The only thing that stuck out to me this month as a “favorite” is the car phone holder that Sam gave me on Tuesday. I’ve only had it for two days and I think it’s one of the best things that’s happened to me this year so far. It is a true game changer.
May’s cheesy inspirational planner quote was “Bloom where you are planted.” (April’s was “Don’t forget to be awesome”, which I guess I accomplished by spending 50% of my month away from home, and making people jealous with my travels, because is it worth it to be awesome if no one notices? No. [Just kidding.]) Near the end of the month imposter syndrome became a very real thing for me and I had a few nights where I felt very discouraged about the state of my career path. It’s not even a career yet, it’s still just a path! A path where I know I need to be more thick-skinned and put myself out there, and be willing to face rejection. Which I guess is the same for anything that I might want to pursue. Thinking about it while writing this short paragraph has made me feel bad all over again so I think I’ll just stop here.

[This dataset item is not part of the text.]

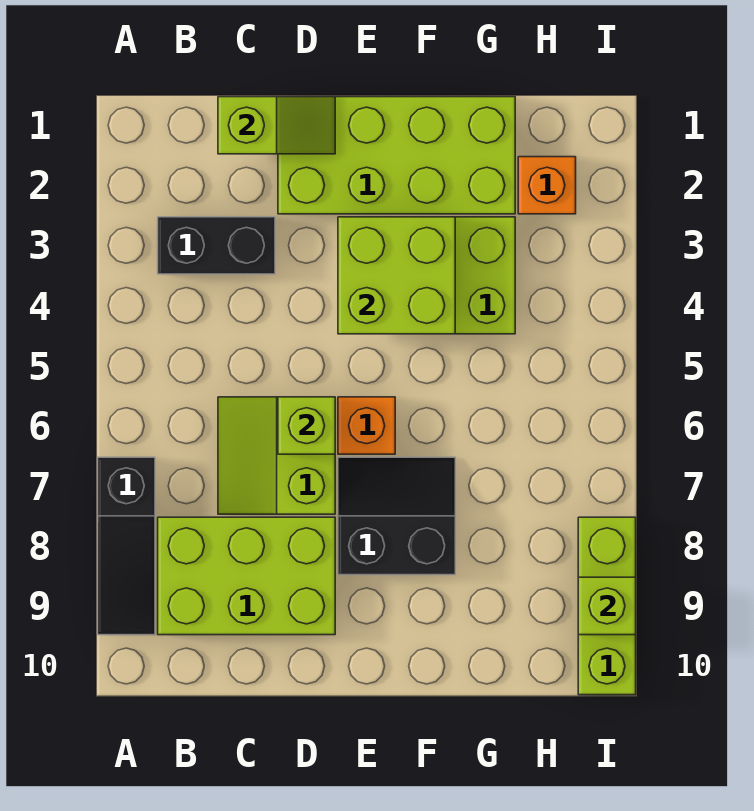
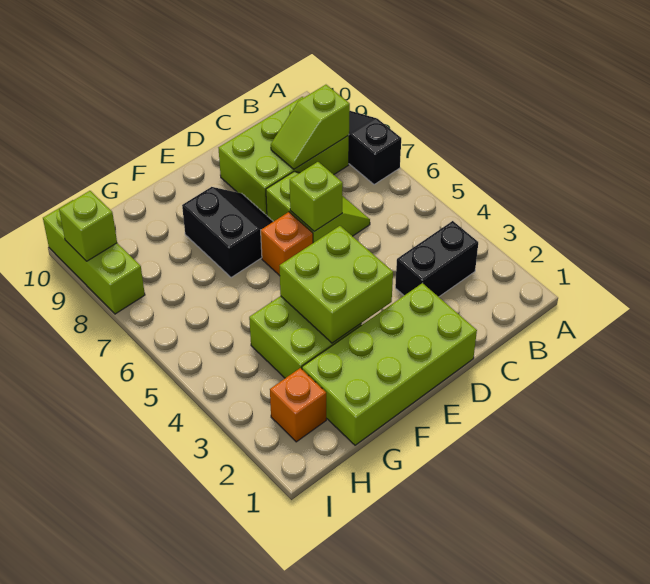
lime 1x2 slope [218,97,335,154] -> lime 1x2 slope moved to [271,85,350,169]
black 2x2 slope [338,457,455,575] -> black 2x2 slope turned to [182,187,273,278]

I am looking forward to June and July, like always, because I love the summer. It always passes by too quickly but there’s just that feeling in the air of relaxation and taking things slow. My goals for the summer are to get back to reading more, cook more, and work on my portfolio and a demo reel! Wish me luck. It’s very possible that I will fall into a routine of putting around, alternating between half heartedly cleaning the house while spending too much time online and being a bum at home, and wandering around downtown at a constant risk of impulse shopping. Welcome to my Walnut Creek suburban queen life! I mean, it doesn’t sound that bad. The other day, I was whining to my dance teacher about just wanting to dance every day and she said, “do you need to get a real job?” (This was following a conversation about possibly taking on more responsibility at the dance studio.) And I thought, you know what, sometimes it’s really nice to not have a real job. But on the other hand, I want to be a productive member of society. So. Self-discipline and self-motivation this summer!
As a side note, I was thinking about my last cooking post and wanted to add that just earlier in this month I was questioning my own use of cultural appropriation during our Cinco de Mayo party. Instead of “bloom where you are planted” for the month of May the quote of the month should have been, “Is throwing a Cinco de Mayo party racist?!”